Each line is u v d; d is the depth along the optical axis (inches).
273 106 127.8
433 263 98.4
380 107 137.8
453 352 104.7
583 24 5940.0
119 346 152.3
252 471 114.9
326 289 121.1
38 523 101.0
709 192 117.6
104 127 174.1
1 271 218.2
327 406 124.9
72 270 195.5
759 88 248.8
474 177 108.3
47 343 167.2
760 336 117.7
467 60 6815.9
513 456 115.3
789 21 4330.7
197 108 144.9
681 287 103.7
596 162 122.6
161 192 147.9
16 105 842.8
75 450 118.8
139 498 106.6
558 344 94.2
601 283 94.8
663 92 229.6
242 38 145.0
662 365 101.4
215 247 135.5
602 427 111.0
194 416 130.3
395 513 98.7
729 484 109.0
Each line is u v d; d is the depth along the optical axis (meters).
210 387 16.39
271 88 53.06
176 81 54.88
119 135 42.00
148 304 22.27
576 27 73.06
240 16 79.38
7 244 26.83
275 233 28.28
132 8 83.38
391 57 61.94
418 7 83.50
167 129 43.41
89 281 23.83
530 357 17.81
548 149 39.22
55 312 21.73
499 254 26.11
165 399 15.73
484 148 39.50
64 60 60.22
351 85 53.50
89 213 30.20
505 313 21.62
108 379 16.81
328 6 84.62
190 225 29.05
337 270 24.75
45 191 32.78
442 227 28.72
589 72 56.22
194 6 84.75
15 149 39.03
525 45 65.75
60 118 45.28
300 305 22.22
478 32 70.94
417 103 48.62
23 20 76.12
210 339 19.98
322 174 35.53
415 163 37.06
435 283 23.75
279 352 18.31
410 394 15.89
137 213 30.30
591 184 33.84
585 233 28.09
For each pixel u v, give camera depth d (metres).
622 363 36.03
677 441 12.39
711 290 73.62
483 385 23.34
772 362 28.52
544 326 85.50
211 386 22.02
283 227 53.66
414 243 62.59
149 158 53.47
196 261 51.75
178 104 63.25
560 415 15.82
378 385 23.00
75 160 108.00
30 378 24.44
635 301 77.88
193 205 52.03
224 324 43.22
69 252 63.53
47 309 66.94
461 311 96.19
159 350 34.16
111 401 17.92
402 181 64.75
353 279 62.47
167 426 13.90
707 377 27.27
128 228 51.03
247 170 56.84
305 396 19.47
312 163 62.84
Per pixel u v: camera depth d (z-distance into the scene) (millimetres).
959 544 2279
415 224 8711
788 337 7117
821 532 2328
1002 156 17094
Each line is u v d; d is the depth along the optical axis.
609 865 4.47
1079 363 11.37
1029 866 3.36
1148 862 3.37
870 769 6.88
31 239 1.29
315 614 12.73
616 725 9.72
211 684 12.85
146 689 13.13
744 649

----

* YOUR GOAL
A word-for-word copy of all the entries above is required.

* FINISHED EXERCISE
Each line is u v d; d is the depth along the optical axis (inches).
273 106 127.8
433 263 98.4
380 107 137.8
453 352 104.7
583 24 5940.0
119 346 152.3
252 471 114.9
326 289 121.1
38 523 101.0
709 192 117.6
104 127 174.1
1 271 218.2
327 406 124.9
72 270 195.5
759 88 248.8
474 177 108.3
47 343 167.2
760 336 117.7
467 60 6815.9
513 456 115.3
789 21 4330.7
197 108 144.9
681 287 103.7
596 162 122.6
161 192 147.9
16 105 842.8
75 450 118.8
139 498 106.6
558 344 94.2
601 283 94.8
663 92 229.6
242 38 145.0
662 365 101.4
215 247 135.5
602 427 111.0
194 416 130.3
395 513 98.7
729 484 109.0
Each line is u v d; d is the depth along the optical axis (meters).
210 387 16.39
271 88 53.06
176 81 54.88
119 135 42.00
148 304 22.27
576 27 73.06
240 16 79.38
7 244 26.83
275 233 28.28
132 8 83.38
391 57 61.94
418 7 83.50
167 129 43.41
89 281 23.83
530 357 17.81
548 149 39.22
55 312 21.73
499 254 26.11
165 399 15.73
484 148 39.50
64 60 60.22
351 85 53.50
89 213 30.20
505 313 21.62
108 379 16.81
328 6 84.62
190 225 29.05
337 270 24.75
45 191 32.78
442 227 28.72
589 72 56.22
194 6 84.75
15 149 39.03
525 45 65.75
60 118 45.28
300 305 22.22
478 32 70.94
417 103 48.62
23 20 76.12
210 339 19.98
322 174 35.53
415 163 37.06
435 283 23.75
279 352 18.31
410 394 15.89
137 213 30.30
591 184 33.84
585 233 28.09
For each pixel u v, give camera depth d (metres).
622 363 36.03
677 441 12.39
711 290 73.62
483 385 23.34
772 362 28.52
544 326 85.50
211 386 22.02
283 227 53.66
414 243 62.59
149 158 53.47
196 261 51.75
178 104 63.25
560 415 15.82
378 385 23.00
75 160 108.00
30 378 24.44
635 301 77.88
193 205 52.03
224 324 43.22
69 252 63.53
47 309 66.94
461 311 96.19
159 350 34.16
111 401 17.92
402 181 64.75
353 279 62.47
167 426 13.90
707 377 27.27
128 228 51.03
247 170 56.84
305 396 19.47
312 163 62.84
Per pixel u v: camera depth d (z-distance into the scene) (millimetres).
959 544 2279
415 224 8711
788 337 7117
821 532 2328
1002 156 17094
Each line is u v d; d is the depth along the optical axis.
609 865 4.47
1079 363 11.37
1029 866 3.36
1148 862 3.37
870 769 6.88
31 239 1.29
315 614 12.73
616 725 9.72
211 684 12.85
146 689 13.13
744 649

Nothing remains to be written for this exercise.